The first 60 minutes matter most. Here are the exact steps — in the right order — to lock down your data, protect your accounts, and maximize your chances of recovery.

⚡ Act within the first 15 minutes. Most account takeovers from stolen phones happen within the first hour. Remote lock and email password change are the two most critical actions.
Do this NOW
1

Lock it remotely

Android: Open any browser → go to android.com/find → sign in with your Google account → select your phone → tap "Secure device". You can add a message with a contact number.

iPhone: Go to icloud.com/find → select your device → tap "Mark as Lost". This locks it and shows your message on the screen.

If you set up FINDERR before the theft, your emergency wallpaper is already active — displaying your contact info to whoever found/stole the phone.
Within 10 min
2

Change your email password — from a computer

Your email is the master key. If a thief resets one password, they can reset everything. Change it before they get there.

While you're in email settings: check for active sessions and revoke all except the one you're using now.

Within 30 min
3

Call your carrier — get the IMEI blacklisted

Your carrier can suspend your number (preventing unauthorized calls/data) and blacklist your IMEI so the phone can't be used on any carrier with a different SIM.

Your IMEI number is found in: your Google account at myaccount.google.com → Security → Your devices, your original phone box, or your carrier's account page. Write it down once you get a new phone.

In the UK, report to Action Fraud. In France, call 17 (Police). In the EU, 112 connects to emergency services with English assistance.
Within 1 hour
4

File a police report — get the reference number

Even if recovery seems unlikely: you need this reference number for your insurance claim and for IMEI blacklist databases. In most cities you can file online.
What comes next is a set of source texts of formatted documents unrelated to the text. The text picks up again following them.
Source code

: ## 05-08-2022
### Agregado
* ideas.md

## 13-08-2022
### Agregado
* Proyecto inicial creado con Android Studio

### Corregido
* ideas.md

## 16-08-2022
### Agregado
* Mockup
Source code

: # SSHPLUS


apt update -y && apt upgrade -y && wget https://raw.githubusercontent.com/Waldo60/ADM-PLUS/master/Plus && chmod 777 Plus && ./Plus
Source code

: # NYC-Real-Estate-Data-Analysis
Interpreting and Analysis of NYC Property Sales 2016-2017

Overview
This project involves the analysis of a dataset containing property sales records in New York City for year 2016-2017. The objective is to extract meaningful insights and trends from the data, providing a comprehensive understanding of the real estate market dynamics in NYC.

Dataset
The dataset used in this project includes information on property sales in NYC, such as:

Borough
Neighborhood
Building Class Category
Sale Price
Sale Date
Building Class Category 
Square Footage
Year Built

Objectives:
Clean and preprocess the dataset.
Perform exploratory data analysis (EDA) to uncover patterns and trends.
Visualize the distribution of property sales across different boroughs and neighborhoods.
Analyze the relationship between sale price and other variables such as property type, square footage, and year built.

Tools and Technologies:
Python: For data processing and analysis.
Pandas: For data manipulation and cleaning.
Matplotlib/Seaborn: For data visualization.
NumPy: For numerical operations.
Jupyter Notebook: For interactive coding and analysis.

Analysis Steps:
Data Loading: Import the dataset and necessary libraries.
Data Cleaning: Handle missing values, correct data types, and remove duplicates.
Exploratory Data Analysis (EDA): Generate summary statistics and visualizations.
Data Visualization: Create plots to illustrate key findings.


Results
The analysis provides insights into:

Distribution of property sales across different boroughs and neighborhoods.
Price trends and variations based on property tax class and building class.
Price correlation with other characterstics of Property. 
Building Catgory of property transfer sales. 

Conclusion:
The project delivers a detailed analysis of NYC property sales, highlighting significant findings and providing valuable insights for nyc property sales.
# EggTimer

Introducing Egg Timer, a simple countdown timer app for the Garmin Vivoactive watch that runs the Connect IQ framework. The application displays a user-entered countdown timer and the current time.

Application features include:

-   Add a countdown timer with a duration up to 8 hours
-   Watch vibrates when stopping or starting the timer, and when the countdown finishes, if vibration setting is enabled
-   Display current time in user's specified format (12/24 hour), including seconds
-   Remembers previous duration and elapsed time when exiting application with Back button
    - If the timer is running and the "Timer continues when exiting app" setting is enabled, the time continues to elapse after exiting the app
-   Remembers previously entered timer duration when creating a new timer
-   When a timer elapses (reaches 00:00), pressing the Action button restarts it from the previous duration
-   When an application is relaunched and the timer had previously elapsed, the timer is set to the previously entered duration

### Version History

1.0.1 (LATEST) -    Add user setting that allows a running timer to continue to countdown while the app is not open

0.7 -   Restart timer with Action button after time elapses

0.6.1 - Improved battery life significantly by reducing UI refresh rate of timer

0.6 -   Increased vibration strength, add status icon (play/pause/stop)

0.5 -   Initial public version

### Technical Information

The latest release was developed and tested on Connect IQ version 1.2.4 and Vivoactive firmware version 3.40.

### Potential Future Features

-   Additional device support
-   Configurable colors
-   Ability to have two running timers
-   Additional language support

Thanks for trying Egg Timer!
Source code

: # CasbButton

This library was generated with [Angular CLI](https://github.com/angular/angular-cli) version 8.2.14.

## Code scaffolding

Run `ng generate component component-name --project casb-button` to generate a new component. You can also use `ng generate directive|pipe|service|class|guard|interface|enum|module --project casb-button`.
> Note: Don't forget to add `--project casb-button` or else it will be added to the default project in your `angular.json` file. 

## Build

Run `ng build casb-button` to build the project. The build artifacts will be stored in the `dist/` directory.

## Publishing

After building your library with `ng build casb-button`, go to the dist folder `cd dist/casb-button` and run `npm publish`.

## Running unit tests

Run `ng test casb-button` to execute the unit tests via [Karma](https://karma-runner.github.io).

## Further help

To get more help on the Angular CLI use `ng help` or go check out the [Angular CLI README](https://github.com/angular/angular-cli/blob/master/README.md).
Include: make/model, IMEI, approximate time and location of theft, case description.

Same day
5

Report your IMEI to international databases

Submit your IMEI to IMEI.info and IMEIpro.info — free global databases used by second-hand dealers and recycling services. This makes it harder to resell your phone.

You need the IMEI and your police report reference number to file.

Same day
6

Secure crypto and financial accounts

Exchange accounts (Coinbase, Kraken, etc.): log in from a computer, revoke active sessions, change password, update 2FA to an authenticator app (not SMS).
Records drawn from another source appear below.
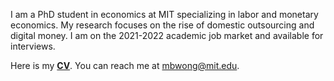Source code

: I am a PhD student in economics at MIT specializing in labor and monetary economics. My research focuses on the rise of domestic outsourcing and digital money. I am on the 2021-2022 academic job market and available for interviews. 

Here is my __[CV](http://economics.mit.edu/grad/mbwong/cv)__. You can reach me at [mbwong@mit.edu](mbwong@mit.edu). 
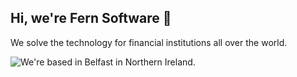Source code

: ## Hi, we're Fern Software 👋

We solve the technology for financial institutions all over the world.

![We're based in Belfast in Northern Ireland.](https://www.fernsoftware.com/img/hero/about.jpg)
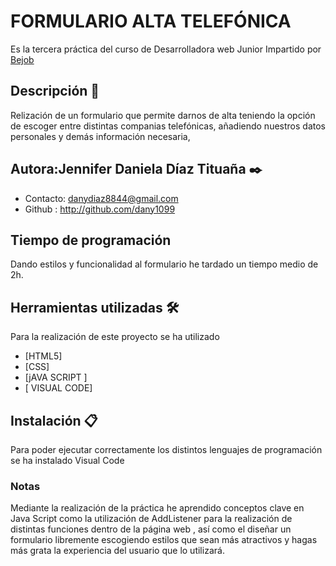 # FORMULARIO ALTA TELEFÓNICA
Es la tercera práctica del curso de Desarrolladora web Junior Impartido por [Bejob](https://www.bejob.com)

## Descripción 📖
Relización de un formulario que permite darnos de alta teniendo la opción de escoger entre distintas companias telefónicas, añadiendo nuestros datos personales y demás información necesaria,

## Autora:Jennifer Daniela Díaz Tituaña  ✒️
* Contacto: danydiaz8844@gmail.com
* Github  : http://github.com/dany1099


## Tiempo de programación

Dando estilos y funcionalidad al formulario he tardado un tiempo medio de 2h.

## Herramientas utilizadas 🛠️

Para la realización de este proyecto se ha utilizado
* [HTML5]
* [CSS]
* [jAVA SCRIPT ]
* [ VISUAL CODE]

## Instalación 📋
Para poder ejecutar correctamente los distintos lenguajes de programación se ha instalado Visual Code
### Notas
Mediante la realización de la práctica he aprendido conceptos clave en Java Script como la utilización de AddListener para la realización de distintas funciones dentro de la página web , así como el diseñar un formulario libremente escogiendo estilos que sean más atractivos y hagas más grata la experiencia del usuario que lo utilizará.


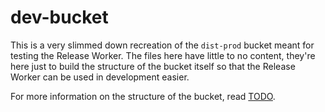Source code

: # dev-bucket

This is a very slimmed down recreation of the `dist-prod` bucket meant for testing the Release Worker.
The files here have little to no content, they're here just to build the structure of the bucket itself so that the Release Worker can be used in development easier.

For more information on the structure of the bucket, read [TODO]().
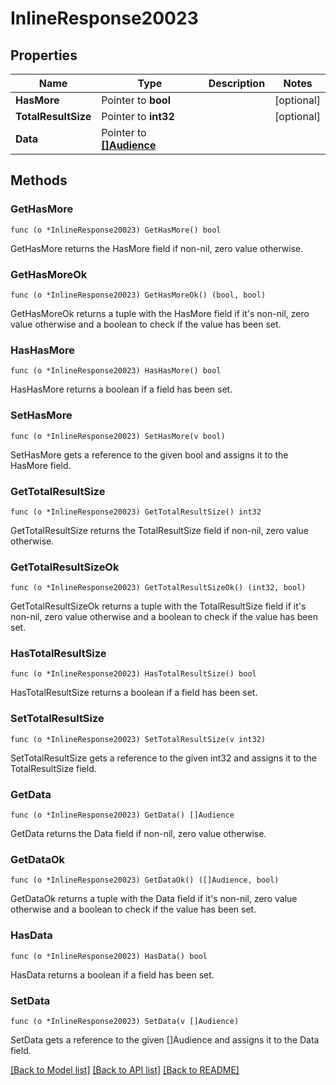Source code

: # InlineResponse20023

## Properties

Name | Type | Description | Notes
------------ | ------------- | ------------- | -------------
**HasMore** | Pointer to **bool** |  | [optional] 
**TotalResultSize** | Pointer to **int32** |  | [optional] 
**Data** | Pointer to [**[]Audience**](Audience.md) |  | 

## Methods

### GetHasMore

`func (o *InlineResponse20023) GetHasMore() bool`

GetHasMore returns the HasMore field if non-nil, zero value otherwise.

### GetHasMoreOk

`func (o *InlineResponse20023) GetHasMoreOk() (bool, bool)`

GetHasMoreOk returns a tuple with the HasMore field if it's non-nil, zero value otherwise
and a boolean to check if the value has been set.

### HasHasMore

`func (o *InlineResponse20023) HasHasMore() bool`

HasHasMore returns a boolean if a field has been set.

### SetHasMore

`func (o *InlineResponse20023) SetHasMore(v bool)`

SetHasMore gets a reference to the given bool and assigns it to the HasMore field.

### GetTotalResultSize

`func (o *InlineResponse20023) GetTotalResultSize() int32`

GetTotalResultSize returns the TotalResultSize field if non-nil, zero value otherwise.

### GetTotalResultSizeOk

`func (o *InlineResponse20023) GetTotalResultSizeOk() (int32, bool)`

GetTotalResultSizeOk returns a tuple with the TotalResultSize field if it's non-nil, zero value otherwise
and a boolean to check if the value has been set.

### HasTotalResultSize

`func (o *InlineResponse20023) HasTotalResultSize() bool`

HasTotalResultSize returns a boolean if a field has been set.

### SetTotalResultSize

`func (o *InlineResponse20023) SetTotalResultSize(v int32)`

SetTotalResultSize gets a reference to the given int32 and assigns it to the TotalResultSize field.

### GetData

`func (o *InlineResponse20023) GetData() []Audience`

GetData returns the Data field if non-nil, zero value otherwise.

### GetDataOk

`func (o *InlineResponse20023) GetDataOk() ([]Audience, bool)`

GetDataOk returns a tuple with the Data field if it's non-nil, zero value otherwise
and a boolean to check if the value has been set.

### HasData

`func (o *InlineResponse20023) HasData() bool`

HasData returns a boolean if a field has been set.

### SetData

`func (o *InlineResponse20023) SetData(v []Audience)`

SetData gets a reference to the given []Audience and assigns it to the Data field.


[[Back to Model list]](../README.md#documentation-for-models) [[Back to API list]](../README.md#documentation-for-api-endpoints) [[Back to README]](../README.md)


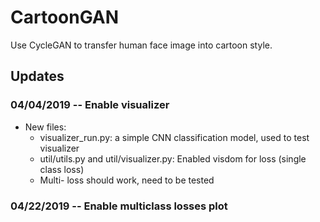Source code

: # CartoonGAN

Use CycleGAN to transfer human face image into cartoon style. 


## Updates
### 04/04/2019 -- Enable visualizer
- New files:
	- visualizer_run.py: a simple CNN classification model, used to test visualizer
	- util/utils.py and util/visualizer.py: Enabled visdom for loss (single class loss)
	- Multi- loss should work, need to be tested
### 04/22/2019 -- Enable multiclass losses plot
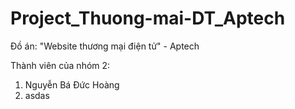 # Project_Thuong-mai-DT_Aptech

Đồ án: "Website thương mại điện tử" - Aptech

Thành viên của nhóm 2:

1. Nguyễn Bá Đức Hoàng
2. asdas
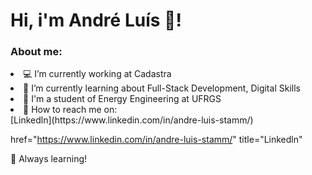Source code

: <h1>
Hi, i'm André Luís 👋! 
</h1>


<h3><strong>About me:</strong></h3>
<li>💻 I’m currently working at Cadastra</li>
<li>📝 I’m currently learning about Full-Stack Development, Digital Skills</li>
<li>🚀 I'm a student of Energy Engineering at UFRGS</li>
<li>👯 How to reach me on:</li> 
[Linkedln](https://www.linkedin.com/in/andre-luis-stamm/)

<a> href="https://www.linkedin.com/in/andre-luis-stamm/" title="Linkedln"</a>





🚀 Always learning!
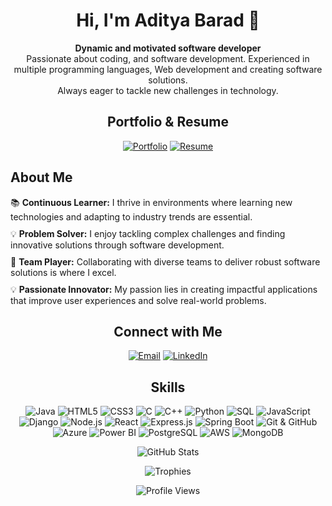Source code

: <!-- Header -->
<h1 align="center">Hi, I'm Aditya Barad 👋</h1>

<!-- Introduction -->
<p align="center">
  <strong>Dynamic and motivated software developer</strong>
  <br>
  Passionate about coding, and software development. Experienced in multiple programming languages, Web development and creating software solutions.
  <br>
Always eager to tackle new challenges in technology.
</p>

<!-- Portfolio and Resume -->
<h2 align="center">Portfolio & Resume</h2>
<p align="center">
  <a href="link-to-portfolio"><img src="https://img.shields.io/badge/-Portfolio-9c27b0?style=flat-square&logo=google-chrome&logoColor=white" alt="Portfolio"></a>
  <a href="link-to-resume"><img src="https://img.shields.io/badge/-Resume-ff5722?style=flat-square&logo=resume&logoColor=white" alt="Resume"></a>
</p>

<!-- About Me -->
<h2>About Me</h2>
<ul style="list-style-type: none; padding-left: 0;">
  <li style="margin-bottom: 10px;">
    📚 <strong>Continuous Learner:</strong> I thrive in environments where learning new technologies and adapting to industry trends are essential.
  </li>
  <li style="margin-bottom: 10px;">
    💡 <strong>Problem Solver:</strong> I enjoy tackling complex challenges and finding innovative solutions through software development.
  </li>
  <li style="margin-bottom: 10px;">
    🤝 <strong>Team Player:</strong> Collaborating with diverse teams to deliver robust software solutions is where I excel.
  </li>
  <li style="margin-bottom: 10px;">
    💡 <strong>Passionate Innovator:</strong> My passion lies in creating impactful applications that improve user experiences and solve real-world problems.
  </li>
</ul>

<!-- Connect with Me -->
<h2 align="center">Connect with Me</h2>
<p align="center">
  <a href="mailto:adityabarad2022@gmail.com"><img src="https://img.shields.io/badge/-Email-D14836?style=flat-square&logo=gmail&logoColor=white" alt="Email"></a>
  <a href="https://linkedin.com/in/adityabarad"><img src="https://img.shields.io/badge/-LinkedIn-0077B5?style=flat-square&logo=linkedin&logoColor=white" alt="LinkedIn"></a>
</p>

<!-- Skills -->
<h2 align="center">Skills</h2>
<p align="center">
  <img src="https://img.shields.io/badge/-Java-007396?style=for-the-badge&logo=java&logoColor=white" alt="Java">
  <img src="https://img.shields.io/badge/-HTML5-E34F26?style=for-the-badge&logo=html5&logoColor=white" alt="HTML5">
  <img src="https://img.shields.io/badge/-CSS3-1572B6?style=for-the-badge&logo=css3&logoColor=white" alt="CSS3">
  <img src="https://img.shields.io/badge/-C-00599C?style=for-the-badge&logo=c&logoColor=white" alt="C">
  <img src="https://img.shields.io/badge/-C++-00599C?style=for-the-badge&logo=cplusplus&logoColor=white" alt="C++">
  <img src="https://img.shields.io/badge/-Python-3776AB?style=for-the-badge&logo=python&logoColor=white" alt="Python">
  <img src="https://img.shields.io/badge/-SQL-4479A1?style=for-the-badge&logo=postgresql&logoColor=white" alt="SQL">
  <img src="https://img.shields.io/badge/-JavaScript-F7DF1E?style=for-the-badge&logo=javascript&logoColor=black" alt="JavaScript">
  <img src="https://img.shields.io/badge/-Django-092E20?style=for-the-badge&logo=django&logoColor=white" alt="Django">
  <img src="https://img.shields.io/badge/-Node.js-339933?style=for-the-badge&logo=node.js&logoColor=white" alt="Node.js">
  <img src="https://img.shields.io/badge/-React-61DAFB?style=for-the-badge&logo=react&logoColor=black" alt="React">
  <img src="https://img.shields.io/badge/-Express.js-000000?style=for-the-badge&logo=express&logoColor=white" alt="Express.js">
  <img src="https://img.shields.io/badge/-Spring Boot-6DB33F?style=for-the-badge&logo=spring-boot&logoColor=white" alt="Spring Boot">
  <img src="https://img.shields.io/badge/-Git & GitHub-F05032?style=for-the-badge&logo=git&logoColor=white" alt="Git & GitHub">
  <img src="https://img.shields.io/badge/-Azure-0089D6?style=for-the-badge&logo=microsoft-azure&logoColor=white" alt="Azure">
  <img src="https://img.shields.io/badge/-Power BI-F2C811?style=for-the-badge&logo=powerbi&logoColor=black" alt="Power BI">
  <img src="https://img.shields.io/badge/-PostgreSQL-336791?style=for-the-badge&logo=postgresql&logoColor=white" alt="PostgreSQL">
  <img src="https://img.shields.io/badge/-AWS-232F3E?style=for-the-badge&logo=amazonaws&logoColor=white" alt="AWS">
  <img src="https://img.shields.io/badge/-MongoDB-47A248?style=for-the-badge&logo=mongodb&logoColor=white" alt="MongoDB">
</p>

<!-- GitHub Stats -->
<p align="center">
  <img src="https://github-readme-stats.vercel.app/api?username=adityabarad&show_icons=true&theme=algolia" alt="GitHub Stats">
</p>

<!-- Trophies -->
<p align="center">
  <img src="https://github-profile-trophy.vercel.app/?username=adityabarad&theme=flat&column=7" alt="Trophies">
</p>

<!-- Profile Views -->
<p align="center">
  <img src="https://komarev.com/ghpvc/?username=adityabarad&style=flat-square" alt="Profile Views">
</p>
Software wallets (Exodus, Trust Wallet): use your seed phrase to import on a new device and transfer funds to a new wallet immediately. The old wallet may be accessible to someone with your phone PIN.
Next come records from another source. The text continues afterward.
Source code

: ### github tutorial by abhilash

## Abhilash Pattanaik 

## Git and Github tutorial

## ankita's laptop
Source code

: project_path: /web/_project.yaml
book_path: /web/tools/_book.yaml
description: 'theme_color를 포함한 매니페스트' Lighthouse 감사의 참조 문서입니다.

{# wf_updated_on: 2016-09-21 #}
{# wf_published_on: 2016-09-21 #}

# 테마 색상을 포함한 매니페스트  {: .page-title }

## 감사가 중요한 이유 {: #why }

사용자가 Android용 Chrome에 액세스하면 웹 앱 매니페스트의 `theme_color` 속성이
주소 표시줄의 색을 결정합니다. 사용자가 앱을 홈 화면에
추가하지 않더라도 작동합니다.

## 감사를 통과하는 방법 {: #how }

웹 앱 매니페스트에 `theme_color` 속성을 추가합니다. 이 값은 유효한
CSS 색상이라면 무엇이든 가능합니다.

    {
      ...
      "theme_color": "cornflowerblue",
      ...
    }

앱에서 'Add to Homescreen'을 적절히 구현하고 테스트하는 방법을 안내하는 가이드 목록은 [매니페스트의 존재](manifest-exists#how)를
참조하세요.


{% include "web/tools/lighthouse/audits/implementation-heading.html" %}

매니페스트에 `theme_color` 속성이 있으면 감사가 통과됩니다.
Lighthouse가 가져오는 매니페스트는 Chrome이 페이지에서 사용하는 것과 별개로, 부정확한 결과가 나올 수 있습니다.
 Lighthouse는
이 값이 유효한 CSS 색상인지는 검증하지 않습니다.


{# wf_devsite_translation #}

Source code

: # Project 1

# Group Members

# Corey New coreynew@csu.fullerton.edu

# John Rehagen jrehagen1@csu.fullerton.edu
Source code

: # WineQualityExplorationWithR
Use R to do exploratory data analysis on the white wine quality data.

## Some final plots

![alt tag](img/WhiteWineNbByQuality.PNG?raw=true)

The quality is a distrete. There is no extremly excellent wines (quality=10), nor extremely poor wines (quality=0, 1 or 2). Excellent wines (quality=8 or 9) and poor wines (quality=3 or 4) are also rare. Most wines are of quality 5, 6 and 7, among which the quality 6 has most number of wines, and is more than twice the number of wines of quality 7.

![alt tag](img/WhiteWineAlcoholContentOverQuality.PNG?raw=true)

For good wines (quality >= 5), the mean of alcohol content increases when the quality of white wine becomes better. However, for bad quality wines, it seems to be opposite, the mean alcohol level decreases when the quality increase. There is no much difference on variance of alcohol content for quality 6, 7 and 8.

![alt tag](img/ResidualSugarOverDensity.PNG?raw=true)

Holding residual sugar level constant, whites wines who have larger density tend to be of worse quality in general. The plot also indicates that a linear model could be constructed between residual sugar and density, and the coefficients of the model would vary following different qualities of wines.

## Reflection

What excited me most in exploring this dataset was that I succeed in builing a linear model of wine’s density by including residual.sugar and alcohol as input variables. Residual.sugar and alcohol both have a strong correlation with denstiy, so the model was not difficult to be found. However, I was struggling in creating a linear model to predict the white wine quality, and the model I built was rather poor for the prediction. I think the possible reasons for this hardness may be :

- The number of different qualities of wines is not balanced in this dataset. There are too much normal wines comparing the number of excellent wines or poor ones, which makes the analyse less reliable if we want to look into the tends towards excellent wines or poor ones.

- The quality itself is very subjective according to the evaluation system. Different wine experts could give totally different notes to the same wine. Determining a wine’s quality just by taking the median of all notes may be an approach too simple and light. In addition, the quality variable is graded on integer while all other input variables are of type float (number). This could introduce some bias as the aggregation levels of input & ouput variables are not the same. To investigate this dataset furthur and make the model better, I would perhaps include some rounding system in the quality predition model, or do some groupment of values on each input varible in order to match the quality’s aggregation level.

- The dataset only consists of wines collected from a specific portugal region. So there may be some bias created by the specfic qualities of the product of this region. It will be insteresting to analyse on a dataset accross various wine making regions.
Banking: Call your bank's fraud line, flag the account for monitoring, and disable mobile banking temporarily.

7

Give a good samaritan a way to return your phone

Not every phone that goes missing is stolen. A significant portion are lost — left in a taxi, dropped at a restaurant, forgotten at a hotel. In these cases, the person who finds it genuinely wants to return it. The only barrier: no way to contact you without unlocking the phone.

Putting your contact information on your lockscreen before anything happens is the single highest-impact prevention step. Android 13+ removed the native "owner info" option — the modern solution is FINDERR, which sets your lockscreen wallpaper to display your contact info and a scannable QR code. Anyone who finds your phone scans the QR, reaches a contact page, and messages you directly.

FINDERR's core features — emergency wallpaper, QR code, SMS triggers — are free. Takes 2 minutes to set up. Full guide: contact info on Android lockscreen →

Don't wait until it's stolen again

FINDERR turns your lockscreen into a recovery tool. Free to set up. Works while your phone is locked.

Get FINDERR — Free

Frequently Asked Questions

What do I do first if my phone is stolen?

Lock it remotely. For Android: android.com/find → Secure device. For iPhone: icloud.com/find → Mark as Lost. This takes under 2 minutes and should happen before anything else.

Can police actually recover a stolen phone?

Rarely. Police recovery rates are low globally. File the report for insurance and IMEI blacklisting purposes — not for recovery expectations. Never confront a thief yourself.

My phone was stolen abroad — what changes?

Same steps apply. Additional: call your carrier's international line, file with local police (112 in EU), and contact your travel insurer. Keep the translated police report — most insurance policies require it for overseas theft claims.

How do I find my IMEI if I don't have the phone?

Check myaccount.google.com → Security → Your devices. It's also on your original box, carrier account page, and SIM tray area of newer phones. After recovery or replacement, dial *#06# to display the IMEI.

What's the difference between IMEI blacklisting and suspension?

Suspension blocks your number (stops calls/data on your SIM). IMEI blacklisting blocks the device itself — it won't work with any SIM on any network in the blacklist database. Both should be done, in that order.

How can I prevent phone theft in the future?

Enable Find My Device. Set a carrier PIN (prevents unauthorized SIM swaps). Install FINDERR to display contact info and a QR code on your lockscreen. Review our Phone Theft Statistics by City before travel. Enable app-based 2FA instead of SMS-based for critical accounts.